Danish government split over repatriation of women and children from Syria

Only one of the three parties in Denmark’s coalition government has stated it wants to repatriate women with national connections to Denmark from Kurdish-run prison camps in Syria.

Danish government split over repatriation of women and children from Syria

The Moderate party, one of the junior parties in the coalition, wants Danish children to be repatriated from the al-Roj prison camp in northern Syria, even if it means their mothers are evacuated with them.

The other two parties, the Social Democrats and Liberals (Venstre), still oppose bringing the women back to Denmark.

The two latter parties have stated that they only want to evacuate the children and not the mothers, who are in the camps because they have been sympathisers of the Islamic State (Isis) terror group or spouses of Isis militants.

As such, the government is split over the question of whether to retrieve the five children and three mothers from the camp, where they have now been marooned for several years.

Human rights organisations have in the past expressed concerns over the conditions at the prison camps and Denmark has faced criticism for not evacuating children there who have connections to Denmark.

READ ALSO:

Current government policy does not evacuate children from the two camps without their mothers and will not evacuate mothers if their Danish citizenship has been revoked.

A recent headline case saw a mother from the camp win an appeal against a Danish immigration ministry decision to revoke her citizenship, meaning she now has the right to be evacuated.
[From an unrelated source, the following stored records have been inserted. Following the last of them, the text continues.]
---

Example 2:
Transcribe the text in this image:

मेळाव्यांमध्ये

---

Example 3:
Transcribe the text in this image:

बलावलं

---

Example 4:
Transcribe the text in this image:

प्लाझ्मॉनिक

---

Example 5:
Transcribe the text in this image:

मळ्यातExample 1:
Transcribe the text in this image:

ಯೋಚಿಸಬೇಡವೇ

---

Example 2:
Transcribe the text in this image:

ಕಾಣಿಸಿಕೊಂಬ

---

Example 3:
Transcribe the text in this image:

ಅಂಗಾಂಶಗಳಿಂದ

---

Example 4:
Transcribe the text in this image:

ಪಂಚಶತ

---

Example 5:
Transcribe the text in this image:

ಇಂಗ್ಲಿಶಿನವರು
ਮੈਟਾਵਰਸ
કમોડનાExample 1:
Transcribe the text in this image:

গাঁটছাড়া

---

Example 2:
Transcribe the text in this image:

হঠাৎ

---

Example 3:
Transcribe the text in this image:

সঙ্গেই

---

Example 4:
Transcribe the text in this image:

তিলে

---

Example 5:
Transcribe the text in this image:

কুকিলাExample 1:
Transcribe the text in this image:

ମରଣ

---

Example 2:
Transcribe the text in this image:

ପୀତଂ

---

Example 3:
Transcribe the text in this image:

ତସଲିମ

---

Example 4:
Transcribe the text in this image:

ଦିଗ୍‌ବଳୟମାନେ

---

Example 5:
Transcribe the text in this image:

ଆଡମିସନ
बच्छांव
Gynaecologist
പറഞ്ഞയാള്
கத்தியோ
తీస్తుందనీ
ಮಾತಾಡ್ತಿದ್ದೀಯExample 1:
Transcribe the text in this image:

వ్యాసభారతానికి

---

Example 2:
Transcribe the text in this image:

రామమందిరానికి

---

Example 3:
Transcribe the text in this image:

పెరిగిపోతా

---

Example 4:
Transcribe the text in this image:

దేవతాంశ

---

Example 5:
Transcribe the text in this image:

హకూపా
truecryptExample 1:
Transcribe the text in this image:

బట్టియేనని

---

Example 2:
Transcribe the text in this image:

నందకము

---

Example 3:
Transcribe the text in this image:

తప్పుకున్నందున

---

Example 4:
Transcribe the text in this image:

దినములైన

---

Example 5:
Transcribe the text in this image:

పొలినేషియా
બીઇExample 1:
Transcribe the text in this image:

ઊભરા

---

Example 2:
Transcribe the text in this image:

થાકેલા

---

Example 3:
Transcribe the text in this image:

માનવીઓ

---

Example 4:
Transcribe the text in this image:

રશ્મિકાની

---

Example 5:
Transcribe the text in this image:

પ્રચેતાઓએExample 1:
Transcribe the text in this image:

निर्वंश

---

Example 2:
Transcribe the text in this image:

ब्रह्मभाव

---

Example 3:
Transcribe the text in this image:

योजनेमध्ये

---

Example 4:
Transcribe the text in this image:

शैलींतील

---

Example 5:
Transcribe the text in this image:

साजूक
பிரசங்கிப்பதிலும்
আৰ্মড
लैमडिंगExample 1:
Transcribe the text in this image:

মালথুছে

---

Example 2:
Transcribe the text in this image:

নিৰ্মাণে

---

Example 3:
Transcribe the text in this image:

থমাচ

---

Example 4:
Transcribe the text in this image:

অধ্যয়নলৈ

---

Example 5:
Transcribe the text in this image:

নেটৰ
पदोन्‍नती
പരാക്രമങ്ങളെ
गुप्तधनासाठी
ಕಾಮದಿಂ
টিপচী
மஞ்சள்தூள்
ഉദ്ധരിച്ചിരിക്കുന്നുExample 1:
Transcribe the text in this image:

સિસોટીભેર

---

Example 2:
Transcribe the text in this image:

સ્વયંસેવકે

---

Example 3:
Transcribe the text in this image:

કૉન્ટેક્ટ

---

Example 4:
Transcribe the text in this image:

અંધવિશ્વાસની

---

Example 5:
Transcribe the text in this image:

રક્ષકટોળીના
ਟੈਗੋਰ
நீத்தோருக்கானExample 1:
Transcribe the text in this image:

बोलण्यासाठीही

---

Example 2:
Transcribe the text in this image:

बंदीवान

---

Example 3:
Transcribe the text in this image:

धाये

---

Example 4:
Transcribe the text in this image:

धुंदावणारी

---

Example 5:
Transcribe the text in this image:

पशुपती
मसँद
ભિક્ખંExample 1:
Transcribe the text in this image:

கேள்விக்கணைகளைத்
She was expected to be prosecuted by Denmark under terrorism laws on her return to the country.

Denmark’s Scandinavian neighbour Norway on Wednesday repatriated two sisters who went to Syria as teenagers as well as their three children, citing abysmal conditions in the camp where they were housed.

Foreign Minister Lars Løkke Rasmussen, leader of the Moderate party, said at a parliamentary committee hearing on Wednesday that the government will state its agreed position on the issue “soon”, news wire Ritzau reports.

“The government will make a decision on the government’s position on the basis of the updated government policy position. And I expect we will do that soon,” he said.

Rasmussen said in January that the government had asked the relevant authorities to provide up-to-date information related to the Danish children who remain in the camps.

That information is expected to form the “policy position” (beslutningsgrundlag) referred to by Rasmussen in his committee comments.